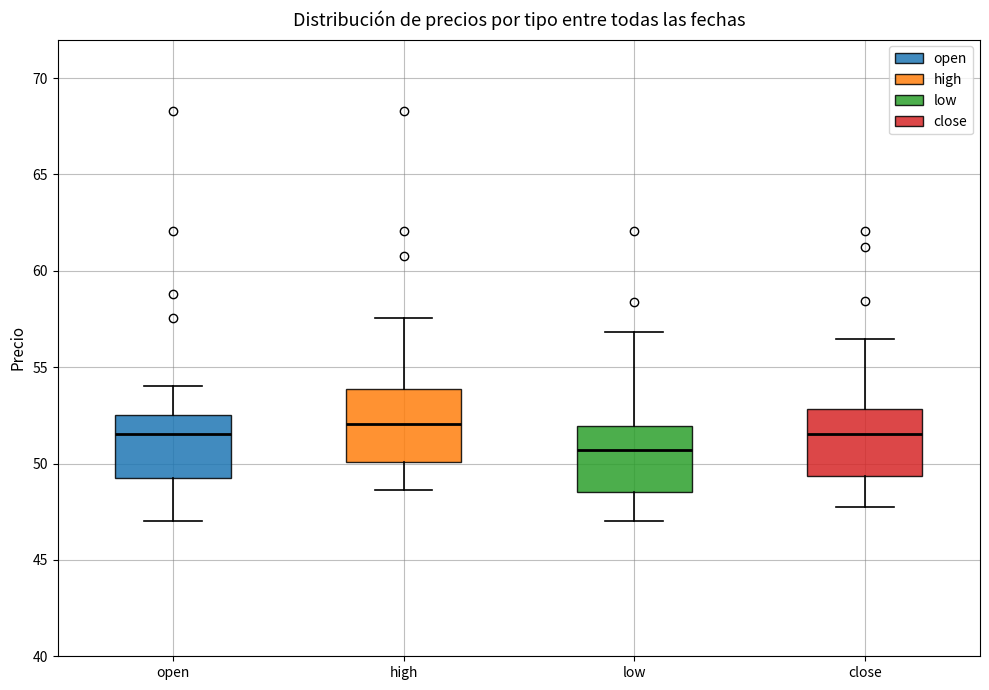

Reading left to right, read every box against the y-axis: the position of its median line, the range the box covers, and the ends of its whiskers. The values are not printed on the chart, so give them approximately, as read against the axis.

open: median 51.5, box 49.5 to 52.5, whiskers 47.0 to 54.0
high: median 52.0, box 50.0 to 54.0, whiskers 48.5 to 57.5
low: median 50.5, box 48.5 to 52.0, whiskers 47.0 to 57.0
close: median 51.5, box 49.5 to 53.0, whiskers 48.0 to 56.5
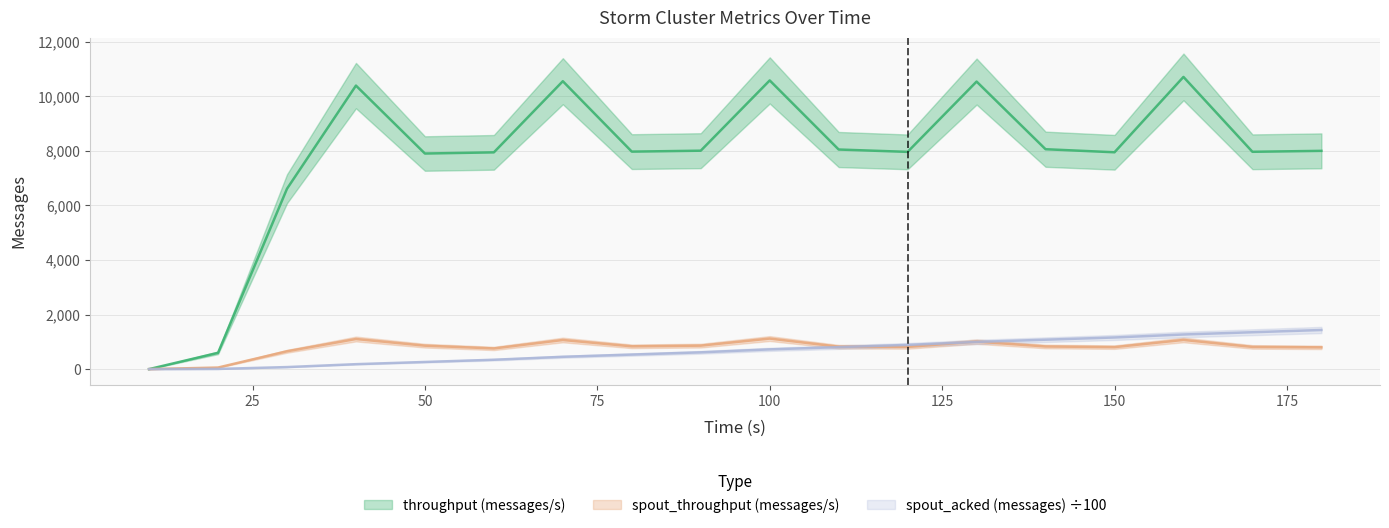

True or false: spout_acked (messages) has more than 0 interior local peaks.

False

———

Work order: Pull out each line of the entries above that contains the word "median", and copy those lines as they appear.

Written answer:
Reading left to right, read every box against the y-axis: the position of its median line, the range the box covers, and the ends of its whiskers. The values are not printed on the chart, so give them approximately, as read against the axis.
open: median 51.5, box 49.5 to 52.5, whiskers 47.0 to 54.0
high: median 52.0, box 50.0 to 54.0, whiskers 48.5 to 57.5
low: median 50.5, box 48.5 to 52.0, whiskers 47.0 to 57.0
close: median 51.5, box 49.5 to 53.0, whiskers 48.0 to 56.5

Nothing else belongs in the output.